Except none of those are actual patents.
None of those applications have been allowed yet; some of them haven’t even been examined. Unlike many other intellectual property rights, patent rights do not arise when an inventor first creates his invention. Rather, patent rights are granted by the government. Without a government grant, those patent applications are simply really expensive, (sometimes) hard-to-read bird cage lining. The government does not give an inventor patent rights until the inventor sends in a patent application, pays a fee or three, and completes an involved review and negotiation process. Without patent rights, an inventor has virtually no ability to stop others from utilizing the technologies described in their application.
If this seems harsh to you, consider that tomorrow anyone with $530 and a dream could file a patent application for the automobile. If they were given rights immediately after filing, our would-be Henry Ford might be able to instantly cause interstate travel as we know it to come to a screeching halt! Granting the powerful rights that accompany a patent only after careful review prevents this sort of calamity from occurring.
The review and negotiation process involves two principal characters: a government employee called a patent examiner, and the inventor. Patent examiners are individuals who review patents applications for the USPTO and make recommendations about which applications should be approved. They have technical backgrounds and specialize in very narrow areas of technology (e.g. GPS systems, or …), therefore they usually have a very deep understanding of their area. Patent examiners only review patent applications that fall into their specialization.

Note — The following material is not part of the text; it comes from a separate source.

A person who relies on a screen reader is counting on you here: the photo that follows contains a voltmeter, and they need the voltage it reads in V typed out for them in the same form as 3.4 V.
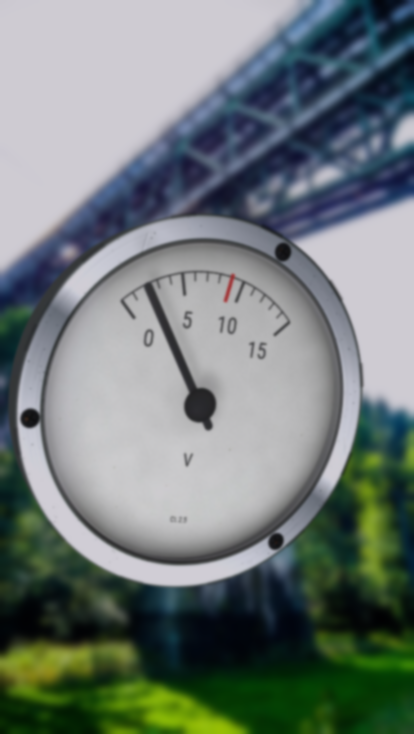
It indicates 2 V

After the USPTO receives the inventor’s patent application, the patent examiner reviews the application on a technical and form basis, and compares the described innovation to technology already known at the time of application or invention. The examiner might approve the application, but usually the examiner rejects the application at least once, but the inventor (and his patent agent or attorney) has an opportunity to respond to the rejection. In 50-70% of cases, the USPTO ultimately issues a patent to the inventor, based on their original application. Many people view this process as a sort of negotiation which takes places over many months or years.
The average time it takes for this process to results in a brand new US patent from the day the inventor sends in his application is about 33 months. For more information about how the patent office is performing, check out their performance dashboard.
Patent applications are generally published 18 months after they are submitted. You can find these published patent applications, as well as every patent granted by the United States, on the UPSTO’s website. You can also find them on sites like Google Patents, but the USPTO’s site is the most up to date.
Like many aspects of the law, there is an important, narrow exception, provisional rights, the subject of my next post!
Remember, patent applications are simply what an inventor is asking the government to grant patent rights on. The application is not necessarily what the government will ultimately grant to the inventor.